Kemet, the name ancient Egyptians used to name their homeland, has a fascinating and complex history of tattoo. Our knowledge of ancient Egyptian tattoo comes to us from the Middle Kingdom, about 4000 years ago. To the left is an image of the earthly remains of Amunet, an Egyptian woman who had been a priestess of Hathor and probably a special concubine to the Pharoah Mentuhotep. We know this because his name is written on her wrappings and she appears alongside other concubines in temple art. Of all the tombs in Metuhotep's complex hers was the only one not plundered by thieves. Notice the patterns on her abdomen; they are right where the belly expands during pregnancy.
The oldest known non-geometric tattoo pattern also comes to us from ancient Egypt.
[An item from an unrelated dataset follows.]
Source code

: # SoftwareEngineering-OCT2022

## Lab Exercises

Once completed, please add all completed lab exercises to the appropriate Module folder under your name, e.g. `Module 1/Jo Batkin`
The mummies of two dancing girls found under the tomb of Hatshepsut have images of the the god Bes who, among other things, was a protector of children and women in labor. Interestingly, the Bes tattoos are on the upper thighs which obviously makes the images close to the newborn child.
To date, no Egyptian males have been found with tattoos. There are only female mummies with tattoos, which, along with the placement of the tattoos, leads many to believe they were therapeutic art concerned with pregnancy and childbirth. Strangely enough, there is ancient Egyptian art that clearly shows men with tattoos but, so far, no male Egyptian mummies have been found with ink of any kind.